### Dataset content
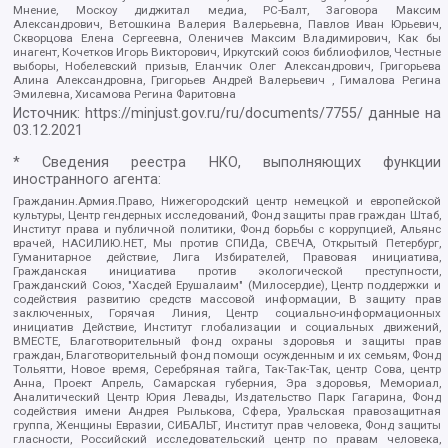
Мнение, Москоу диджитал медиа, РС-Балт, Заговора Максим
Александрович, Ветошкина Валерия Валерьевна, Павлов Иван Юрьевич,
Скворцова Елена Сергеевна, Оленичев Максим Владимирович, Как бы
инагент, Кочетков Игорь Викторович, Иркутский союз библиофилов, Честные
выборы, Нобелевский призыв, Еланчик Олег Александрович, Григорьева
Алина Александровна, Григорьев Андрей Валерьевич , Гималова Регина
Эмилевна, Хисамова Регина Фаритовна
Источник:
https://minjust.gov.ru/ru/documents/7755/
данные на
03.12.2021
* Сведения реестра НКО, выполняющих функции
иностранного агента:
Гражданин.Армия.Право, Нижегородский центр немецкой и европейской
культуры, Центр гендерных исследований, Фонд защиты прав граждан Штаб,
Институт права и публичной политики, Фонд борьбы с коррупцией, Альянс
врачей, НАСИЛИЮ.НЕТ, Мы против СПИДа, СВЕЧА, Открытый Петербург,
Гуманитарное действие, Лига Избирателей, Правовая инициатива,
Гражданская инициатива против экологической преступности,
Гражданский Союз, "Хасдей Ерушалаим" (Милосердие), Центр поддержки и
содействия развитию средств массовой информации, В защиту прав
заключенных, Горячая Линия, Центр социально-информационных
инициатив Действие, Институт глобализации и социальных движений,
ВМЕСТЕ, Благотворительный фонд охраны здоровья и защиты прав
граждан, Благотворительный фонд помощи осужденным и их семьям, Фонд
Тольятти, Новое время, Серебряная тайга, Так-Так-Так, центр Сова, центр
Анна, Проект Апрель, Самарская губерния, Эра здоровья, Мемориал,
Аналитический Центр Юрия Левады, Издательство Парк Гагарина, Фонд
содействия имени Андрея Рылькова, Сфера, Уральская правозащитная
группа, Женщины Евразии, СИБАЛЬТ, Институт прав человека, Фонд защиты
гласности, Российский исследовательский центр по правам человека,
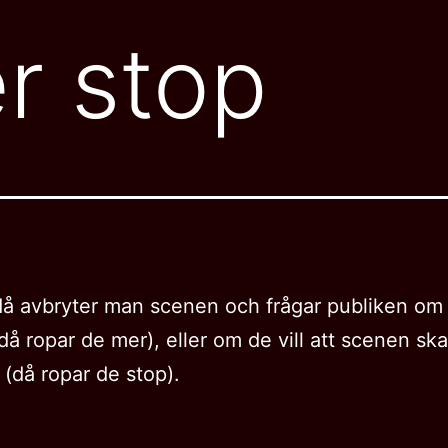
er stop
å avbryter man scenen och frågar publiken om d
då ropar de mer), eller om de vill att scenen ska
 (då ropar de stop).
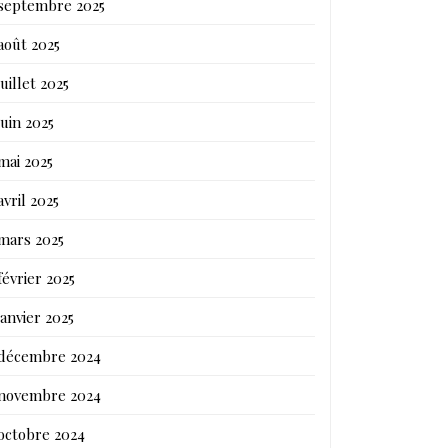
septembre 2025
août 2025
juillet 2025
juin 2025
mai 2025
avril 2025
mars 2025
février 2025
janvier 2025
décembre 2024
novembre 2024
octobre 2024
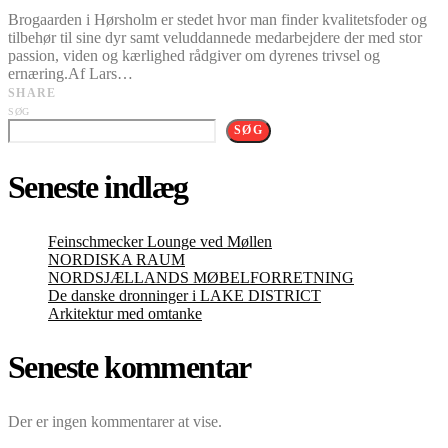
Brogaarden i Hørsholm er stedet hvor man finder kvalitetsfoder og
tilbehør til sine dyr samt veluddannede medarbejdere der med stor
passion, viden og kærlighed rådgiver om dyrenes trivsel og
ernæring.Af Lars…
SHARE
SØG
SØG
Seneste indlæg
Feinschmecker Lounge ved Møllen
NORDISKA RAUM
NORDSJÆLLANDS MØBELFORRETNING
De danske dronninger i LAKE DISTRICT
Arkitektur med omtanke
Seneste kommentar
Der er ingen kommentarer at vise.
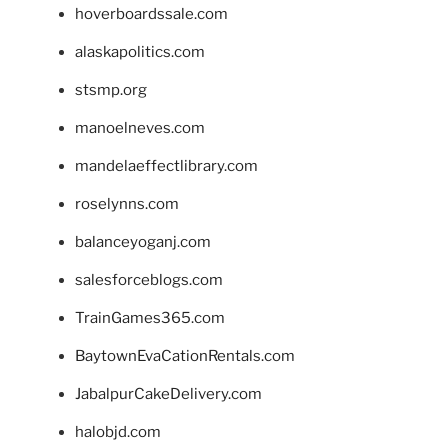
hoverboardssale.com
alaskapolitics.com
stsmp.org
manoelneves.com
mandelaeffectlibrary.com
roselynns.com
balanceyoganj.com
salesforceblogs.com
TrainGames365.com
BaytownEvaCationRentals.com
JabalpurCakeDelivery.com
halobjd.com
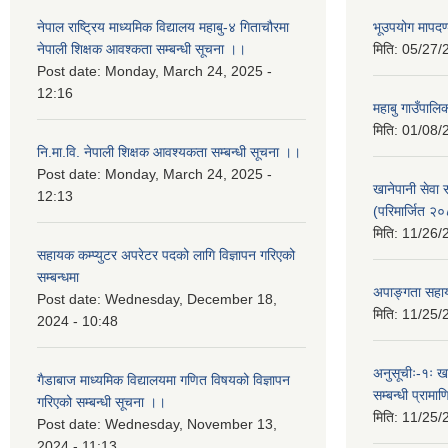
नेपाल राष्ट्रिय माध्यमिक विद्यालय महाबु-४ गिताचौरमा
भूउपयोग मापद
नेपाली शिक्षक आवश्कता सम्बन्धी सूचना ।।
मिति:
05/27/
Post date:
Monday, March 24, 2025 -
12:16
महाबु गाउँपाल
मिति:
01/08/
नि.मा.वि. नेपाली शिक्षक आवश्यकता सम्बन्धी सूचना ।।
Post date:
Monday, March 24, 2025 -
खानेपानी सेवा
12:13
(परिमार्जित २
मिति:
11/26/
सहायक कम्प्युटर अपरेटर पदको लागि विज्ञापन गरिएको
सम्बन्धमा
अपाङ्गता सहाय
Post date:
Wednesday, December 18,
मिति:
11/25/
2024 - 10:48
अनुसूचीः-१ः ख
गैडाबाज माध्यमिक विद्यालयमा गणित विषयको विज्ञापन
सम्बन्धी प्राम
गरिएको सम्बन्धी सूचना ।।
मिति:
11/25/
Post date:
Wednesday, November 13,
2024 - 11:13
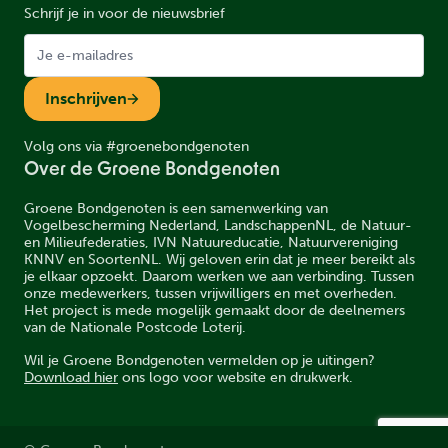
Schrijf je in voor de nieuwsbrief
Inschrijven
Volg ons via #groenebondgenoten
Over de Groene Bondgenoten
Groene Bondgenoten is een samenwerking van
Vogelbescherming Nederland, LandschappenNL, de Natuur-
en Milieufederaties, IVN Natuureducatie, Natuurvereniging
KNNV en SoortenNL. Wij geloven erin dat je meer bereikt als
je elkaar opzoekt. Daarom werken we aan verbinding. Tussen
onze medewerkers, tussen vrijwilligers en met overheden.
Het project is mede mogelijk gemaakt door de deelnemers
van de Nationale Postcode Loterij.
Wil je Groene Bondgenoten vermelden op je uitingen?
Download hier
ons logo voor website en drukwerk.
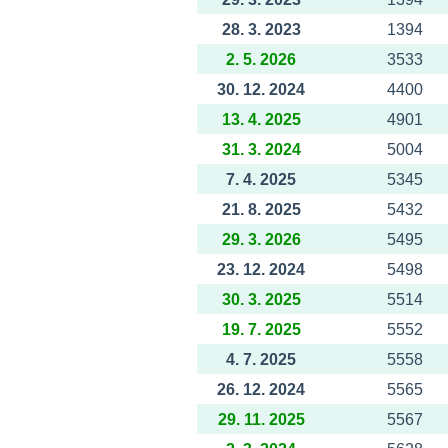
28. 3. 2023
1394
2. 5. 2026
3533
30. 12. 2024
4400
13. 4. 2025
4901
31. 3. 2024
5004
7. 4. 2025
5345
21. 8. 2025
5432
29. 3. 2026
5495
23. 12. 2024
5498
30. 3. 2025
5514
19. 7. 2025
5552
4. 7. 2025
5558
26. 12. 2024
5565
29. 11. 2025
5567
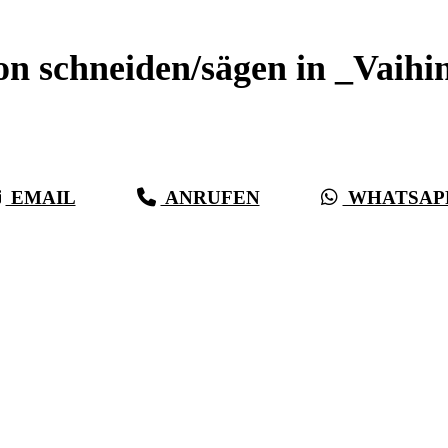
on schneiden/sägen in _Vaihi
Sauberer Betonschnitt seit 27 Jahren für _Vaihingen
EMAIL
ANRUFEN
WHATSAP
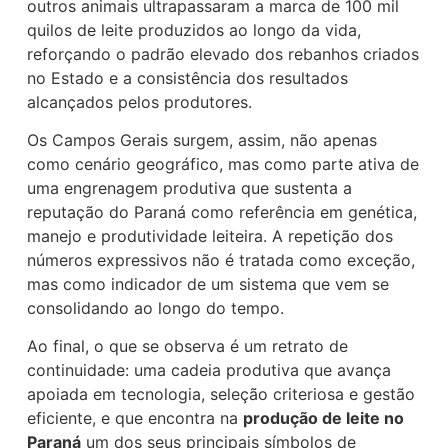
outros animais ultrapassaram a marca de 100 mil
quilos de leite produzidos ao longo da vida,
reforçando o padrão elevado dos rebanhos criados
no Estado e a consistência dos resultados
alcançados pelos produtores.
Os Campos Gerais surgem, assim, não apenas
como cenário geográfico, mas como parte ativa de
uma engrenagem produtiva que sustenta a
reputação do Paraná como referência em genética,
manejo e produtividade leiteira. A repetição dos
números expressivos não é tratada como exceção,
mas como indicador de um sistema que vem se
consolidando ao longo do tempo.
Ao final, o que se observa é um retrato de
continuidade: uma cadeia produtiva que avança
apoiada em tecnologia, seleção criteriosa e gestão
eficiente, e que encontra na
produção de leite no
Paraná
um dos seus principais símbolos de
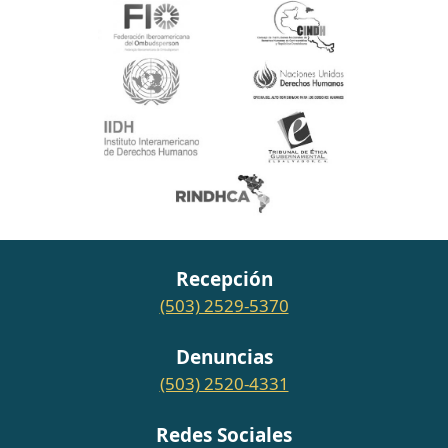
Recepción
(503) 2529-5370
Denuncias
(503) 2520-4331
Redes Sociales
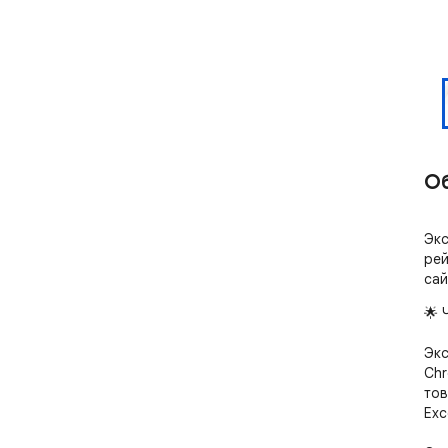
О
Экс
рей
сай
🌟 
Экс
Chr
тов
Exc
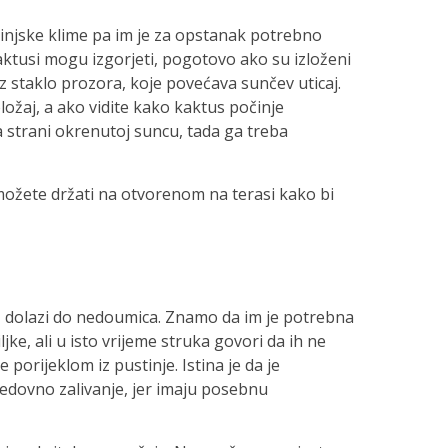
injske klime pa im je za opstanak potrebno
aktusi mogu izgorjeti, pogotovo ako su izloženi
oz staklo prozora, koje povećava sunčev uticaj.
ožaj, a ako vidite kako kaktus počinje
a strani okrenutoj suncu, tada ga treba
ožete držati na otvorenom na terasi kako bi
sa, dolazi do nedoumica. Znamo da im je potrebna
ljke, ali u isto vrijeme struka govori da ih ne
ke porijeklom iz pustinje. Istina je da je
edovno zalivanje, jer imaju posebnu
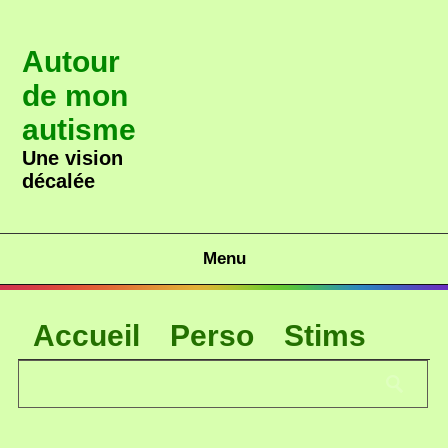
Autour
de mon
autisme
Une vision
décalée
Menu
Accueil
Perso
Stims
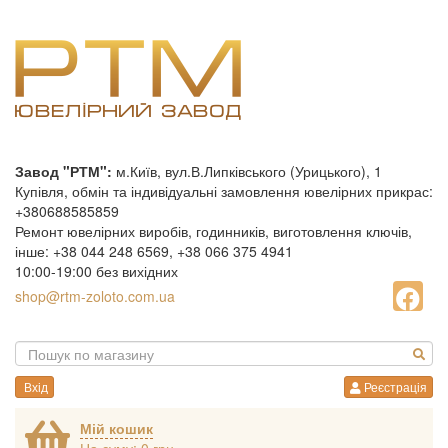
Завод "РТМ":
м.Київ, вул.В.Липківського (Урицького), 1
Купівля, обмін та індивідуальні замовлення ювелірних прикрас:
+380688585859
Ремонт ювелірних виробів, годинників, виготовлення ключів,
інше: +38 044 248 6569, +38 066 375 4941
10:00-19:00 без вихідних
shop@rtm-zoloto.com.ua
Вхід
Реєстрація
Мій кошик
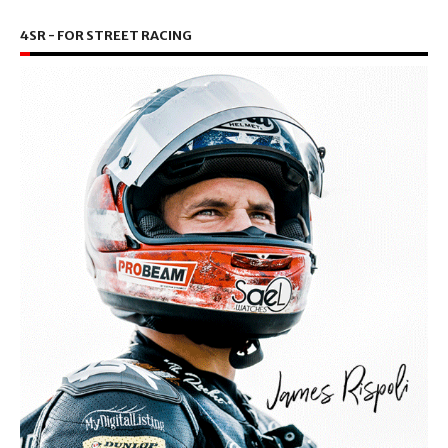
4SR - FOR STREET RACING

### Problem
Show every line in the records above that contains the word "Регина".

### Solution for this problem
Алина Александровна, Григорьев Андрей Валерьевич , Гималова Регина
Эмилевна, Хисамова Регина Фаритовна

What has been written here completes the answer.